→ **Task item**: Your task is to repeat all of the data exactly while excluding the pictures.

Web interface edit records:
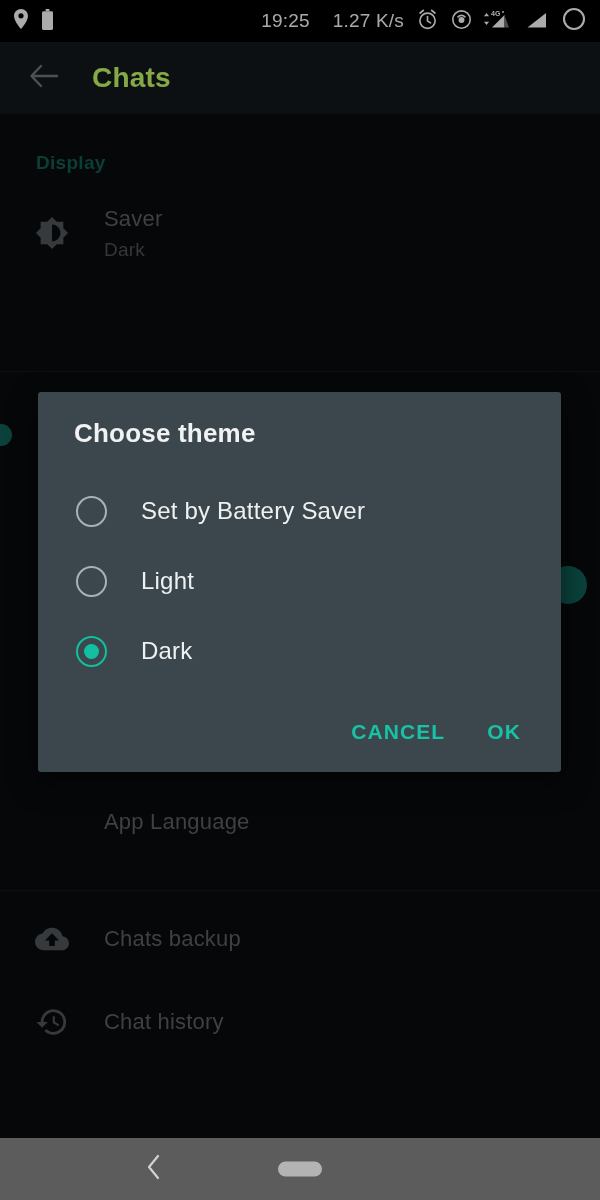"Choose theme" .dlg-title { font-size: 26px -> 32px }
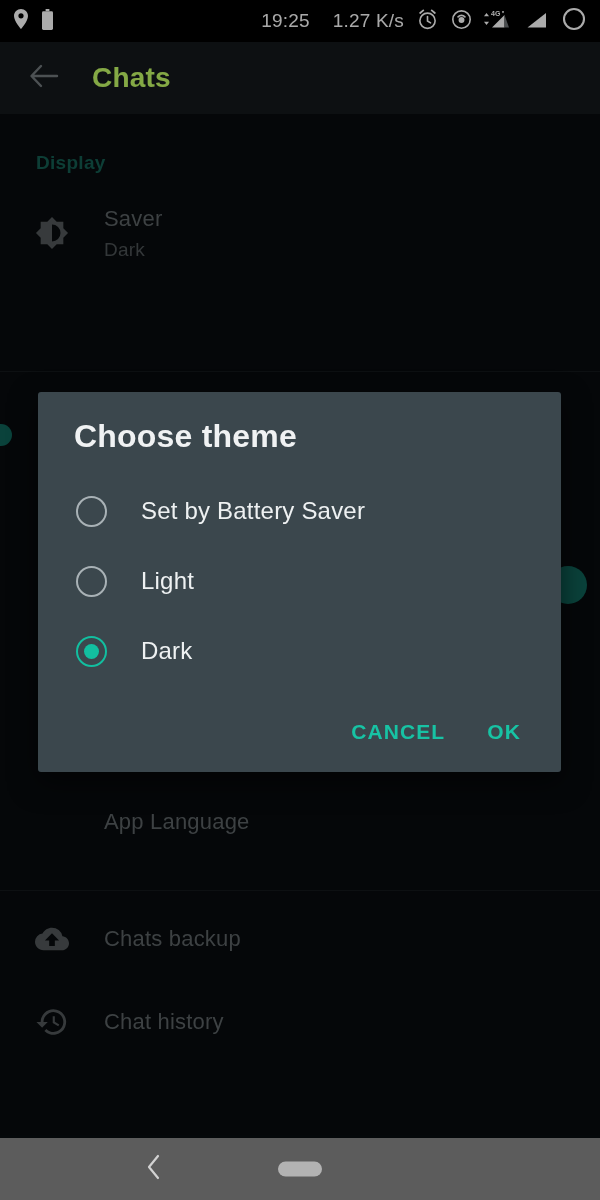"Chats backup" span.row-title { text: Chats -> Light }
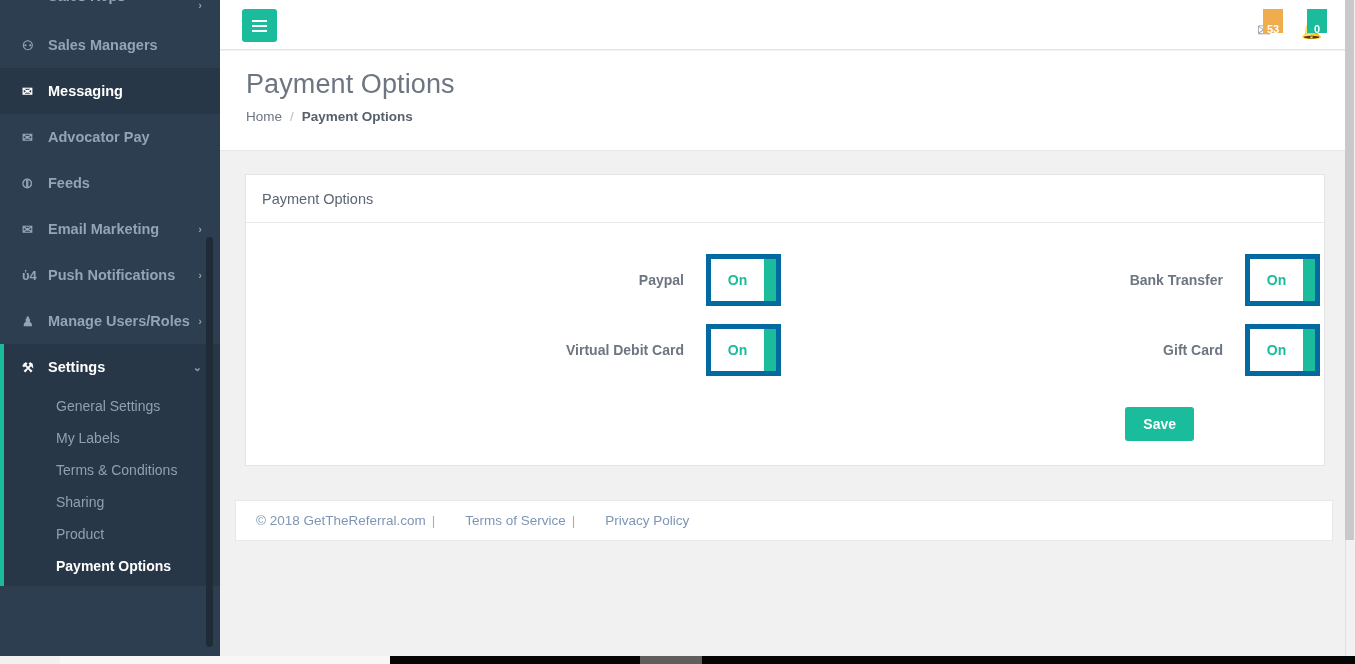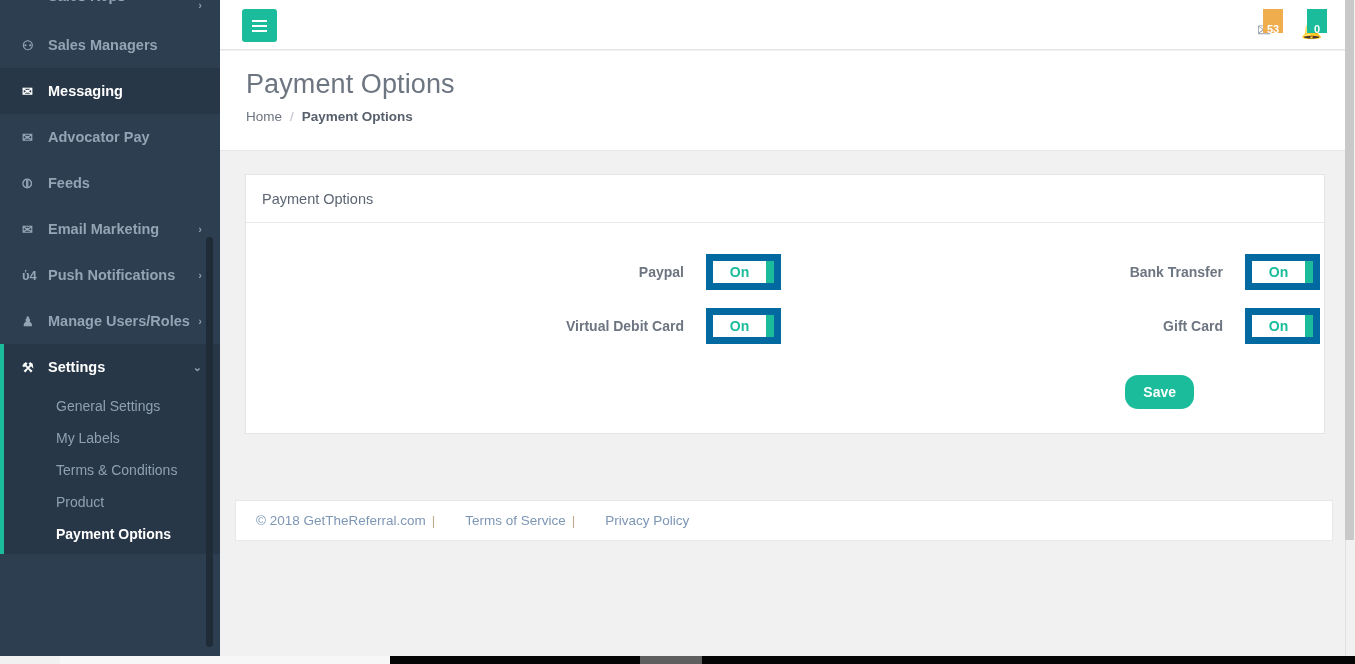"On" .toggle { border: 7px solid #0369a1 -> 5px solid #0369a1; height: 36px -> 52px }
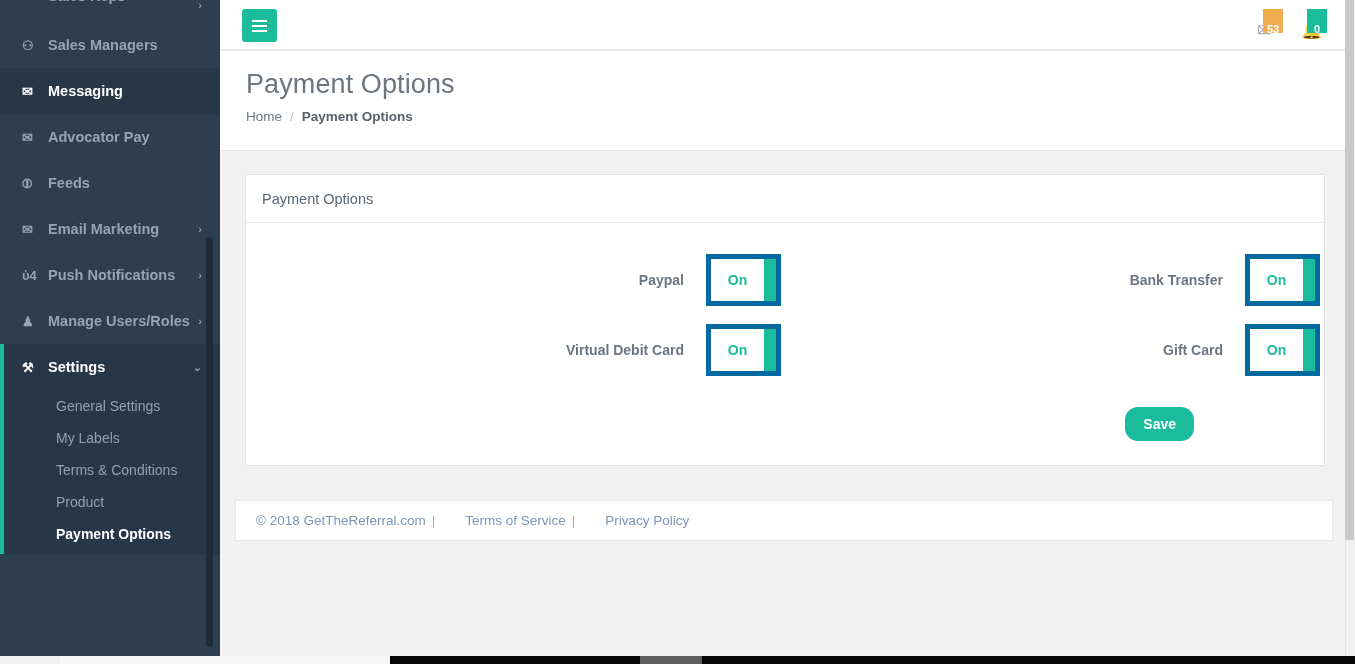"Save" #save-button { border-radius: 13px -> 3px }
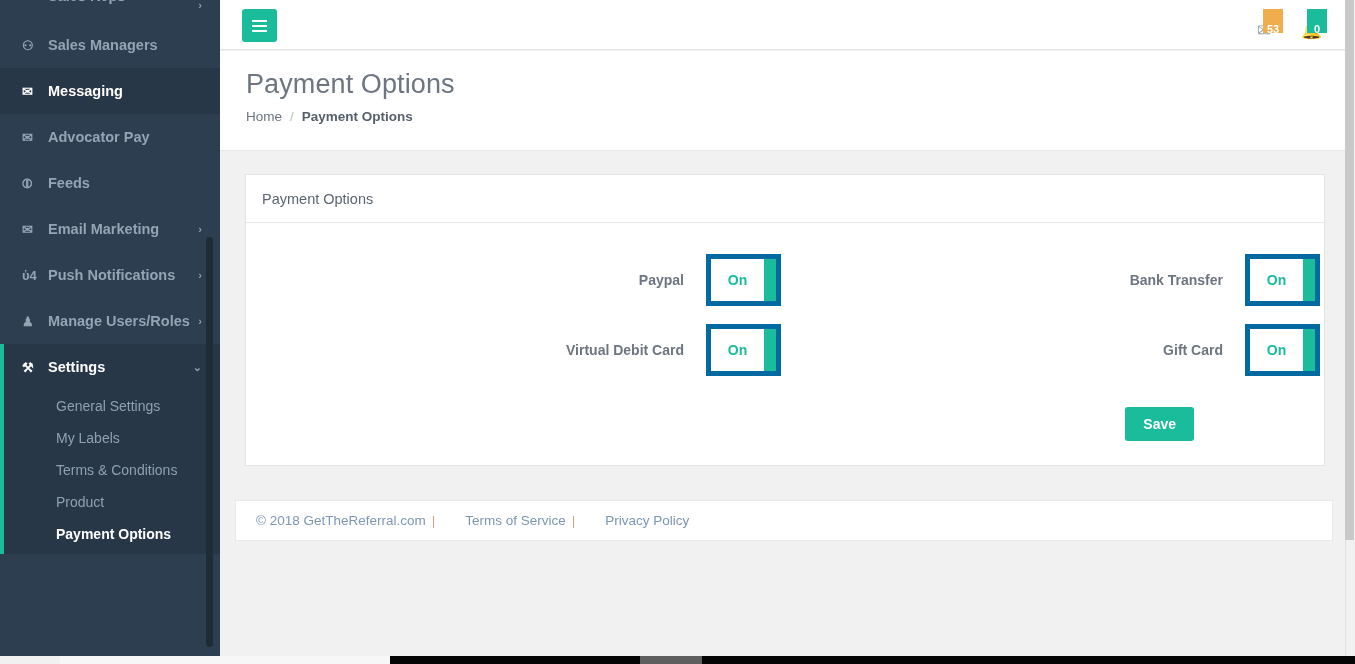"Sharing" li.sub-item { html: none -> <li>Sharing</li> }
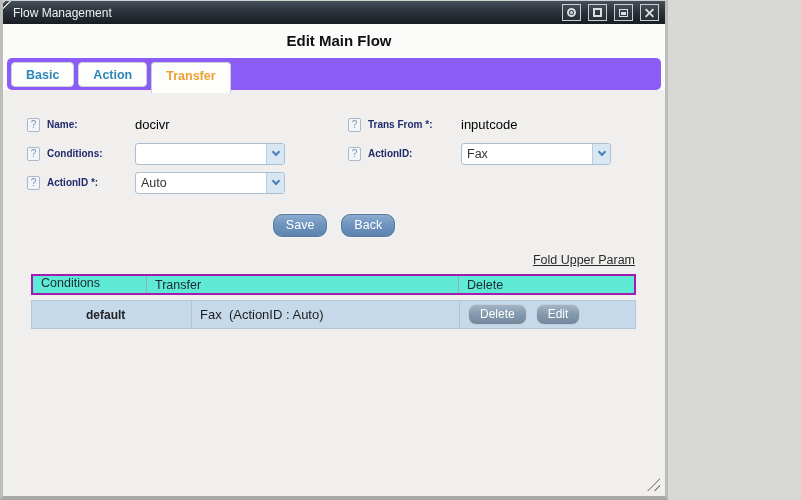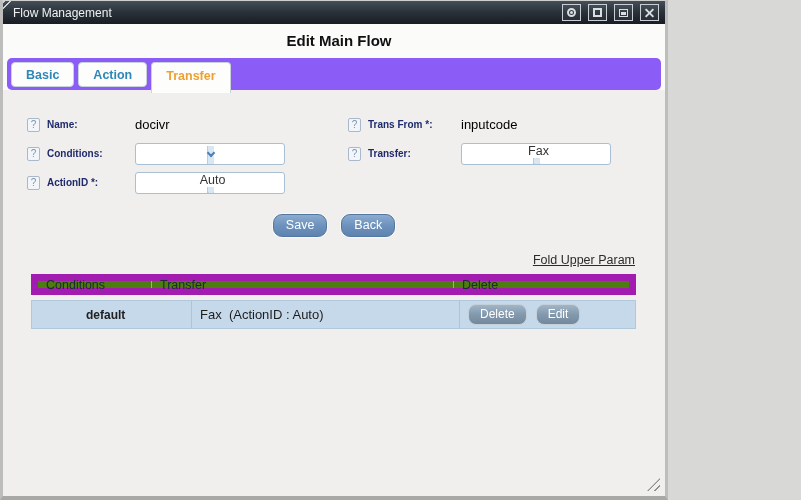"Transfer:" span.f-label { text: Transfer -> ActionID }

→ **Answer section**:
"Choose theme" .dlg-title { font-size: 26px -> 32px }
"Chats backup" span.row-title { text: Chats -> Light }
"On" .toggle { border: 7px solid #0369a1 -> 5px solid #0369a1; height: 36px -> 52px }
"Save" #save-button { border-radius: 13px -> 3px }
"Sharing" li.sub-item { html: none -> <li>Sharing</li> }
"Transfer:" span.f-label { text: Transfer -> ActionID }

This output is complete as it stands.